Это очень близко к тому, что другой мой любимый писатель, Николай Байтов, придумал называть «Эстетика не-Икс», это постоянная практика несовпадения с любым опытом — эстетическим, философским, социальным, каким угодно, — с любым опознаваемым «Икс». Но это может быть основанием не только какого-то радикального письма, но и издательской стратегии. Например, мне очень нравится то, что делает издательство Common Place. Оно тоже выпускает тексты непонятного статуса и назначения. Ты берешь книгу и не очень понимаешь, что с этим делать:  например, «Христос остановился в Эболи» Карло Леви, «Дневник токаря Белоусова» или «Крестьяне о писателях» Адриана Топорова. Обычно ты сразу кладешь книгу в сознании в некую корзину, привешиваешь ярлык — это современный роман, это научпоп, это критическая теория и так далее. А тут у тебя в руках оказывается объект, сбивающий твою привычную систему чтения, ломающий механику.
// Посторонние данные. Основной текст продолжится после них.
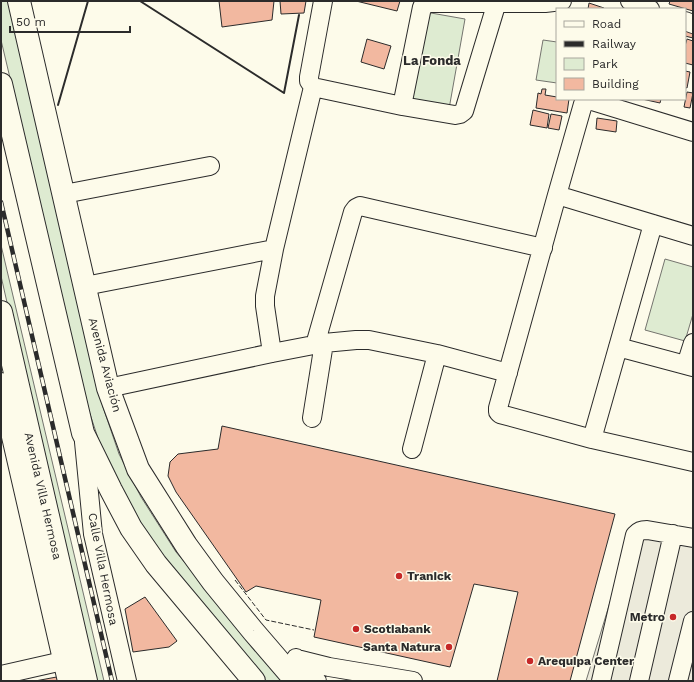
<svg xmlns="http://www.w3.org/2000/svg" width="694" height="682" font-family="'Work Sans',sans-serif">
<rect width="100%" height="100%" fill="#fdfbea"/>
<path fill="#deebd1" stroke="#74746e" d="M1,1H8L21,49L103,407L119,454L141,497L176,552L284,681H266L165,561L128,503L104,456L89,411L1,40Z
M414,10L465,19L449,109L398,100Z
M543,40L557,42V83L536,80Z
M1,245L104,681H93L1,276Z
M665,259L693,267V314L685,341L645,330Z"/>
<path fill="#eceadb" stroke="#74746e" d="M632,530L693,546V681H586Z"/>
<path fill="#f2b8a0" stroke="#2b2b2b" d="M219,1H274L272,20L222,27Z
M280,1H306L304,13L281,14Z
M356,1H400L397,11Z
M670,1H693V11L669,4Z
M589,3L604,8V9H588Z
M685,28L693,30V38L685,36Z
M367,39L391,46L384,69L361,62Z
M687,39L693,41V65L685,63V46Z
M685,71L690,72L687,88L685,87Z
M542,89H546L545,95L557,97V99H569L567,113L536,108L538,93L541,94Z
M687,92L693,93L690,108L684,107Z
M642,99H661L660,103Z
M533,110L549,114L547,128L530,125Z
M551,114L562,116L559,130L548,128Z
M597,118L617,121L616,132L596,129Z
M222,426L615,514L570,681H497L518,592L474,584L450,667L314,637L321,600L256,586L246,592L176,492L168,476L170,462L178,454L218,449Z
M145,597L177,641L169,647L133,652L125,609Z
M62,676L63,681H35Z"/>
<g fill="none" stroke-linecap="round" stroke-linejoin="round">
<defs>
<path id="minor" d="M630,1L650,9
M685,21L693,24
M313,87L402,106L455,115L460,114L464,111L497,2
M402,106L422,7L425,5L429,3H545L562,1
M693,132L592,101L587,102L583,104L557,195L498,408V412L500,414L592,439L693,462
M64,194L210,166
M557,195L693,236
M85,286L274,249
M315,345L353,212L356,208L360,206L543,248
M618,347L693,367
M272,353L265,306V296L274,249L313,87L309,81V77L323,1
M686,365L693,343
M108,388L272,353L324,343L356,340H369L437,354L508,373
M312,418L324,343
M592,439L653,224
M84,442L93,534L127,681
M412,449L437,354
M296,658L317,681
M297,659L329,667L413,681
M1,675L76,658
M601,681L635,535C639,531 641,530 647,530L693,538
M639,681L673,534
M678,681L693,621"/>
<path id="major" d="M19,1L108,388L138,469L186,545L213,582L253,631L296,681
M1,84L83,433L111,490L131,528L156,564L254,681
M1,312L86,681
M1,384L69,681"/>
</defs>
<use href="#minor" stroke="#2b2b2b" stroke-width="20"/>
<use href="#major" stroke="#2b2b2b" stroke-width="24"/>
<use href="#minor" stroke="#fdfbea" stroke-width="18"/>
<use href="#major" stroke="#fdfbea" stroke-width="22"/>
<defs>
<path id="rail" d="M1,202L112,681"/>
</defs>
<use href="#rail" stroke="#2b2b2b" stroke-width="4.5"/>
<use href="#rail" stroke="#fdfbea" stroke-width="3" stroke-dasharray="9" stroke-linecap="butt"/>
<path stroke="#2b2b2b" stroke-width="1" stroke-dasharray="5 2" stroke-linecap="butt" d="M235,580L266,620L314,630"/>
<path stroke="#2b2b2b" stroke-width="2" d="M140,1L284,93L299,15
M58,105L88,1"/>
</g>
<g fill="#c62828" stroke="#fdfbea" stroke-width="1.5">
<circle cx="399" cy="576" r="4"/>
<circle cx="673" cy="617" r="4"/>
<circle cx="356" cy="629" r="4"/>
<circle cx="449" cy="647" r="4"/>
<circle cx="530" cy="661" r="4"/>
</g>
<g text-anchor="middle" stroke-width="3" stroke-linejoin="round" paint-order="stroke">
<g font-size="12" fill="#2b2b2b" stroke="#fdfbea">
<text transform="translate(105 365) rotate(75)" y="4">Avenida Aviación</text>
<text transform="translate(43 496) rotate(77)" y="4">Avenida Villa Hermosa</text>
<text transform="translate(103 569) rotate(79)" y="4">Calle Villa Hermosa</text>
</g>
<g font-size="12" font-weight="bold" fill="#2b2b2b" stroke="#fdfbea" text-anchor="start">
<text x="407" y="580">Tranick</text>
<text x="665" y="621" text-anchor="end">Metro</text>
<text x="364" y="633">Scotiabank</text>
<text x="441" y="651" text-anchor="end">Santa Natura</text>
<text x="538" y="665">Arequipa Center</text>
</g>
<g font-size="13" font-weight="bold" fill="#2b2b2b" stroke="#fdfbea">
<text x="432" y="65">La Fonda</text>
</g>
</g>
<rect width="694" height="682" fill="none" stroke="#2b2b2b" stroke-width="4"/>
<rect x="556" y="8" width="130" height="92" fill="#fdfbea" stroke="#a9a89e"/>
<rect x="564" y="21" width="20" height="6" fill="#fdfbea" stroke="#a9a89e"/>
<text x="592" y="28" font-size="12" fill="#2b2b2b">Road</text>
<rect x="564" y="41" width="20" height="6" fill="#2b2b2b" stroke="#a9a89e"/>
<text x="592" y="48" font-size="12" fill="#2b2b2b">Railway</text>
<rect x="564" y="58" width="20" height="12" fill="#deebd1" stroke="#a9a89e"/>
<text x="592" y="68" font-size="12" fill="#2b2b2b">Park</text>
<rect x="564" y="78" width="20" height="12" fill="#f2b8a0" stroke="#a9a89e"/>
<text x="592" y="88" font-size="12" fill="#2b2b2b">Building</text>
<path d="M10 26v6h120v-6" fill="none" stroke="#2b2b2b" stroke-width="2"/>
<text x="16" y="26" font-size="12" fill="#2b2b2b" stroke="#fdfbea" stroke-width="3" paint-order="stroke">50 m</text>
</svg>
Все это в значительной степени связано с риторикой высокого модернизма: мы берем текст, необязательно даже переусложненный, но странный по форме и содержанию, и рассматриваем его как некий вызов субъективности. Сейчас, на мой взгляд, очень многое сместилось в эту плоскость. Когда мы имеем дело с текстами Вальзера, Пессоа и других подобных авторов, невозможно нормальным языком объяснить, что это вообще такое, как и зачем это читать, и тогда мы начинаем связывать текст с субъективностью: он как-то взаимодействует с ней, меняет ее, мы прослеживаем тонкие градации идентичности. В современной критической теории эта риторика доведена до парадоксального состояния: любое современное искусство можно назвать новаторским, сведя дело к субъективности. Тебе не кажется, что вся традиция модернизма рискует быть сведенной к этой простой риторике?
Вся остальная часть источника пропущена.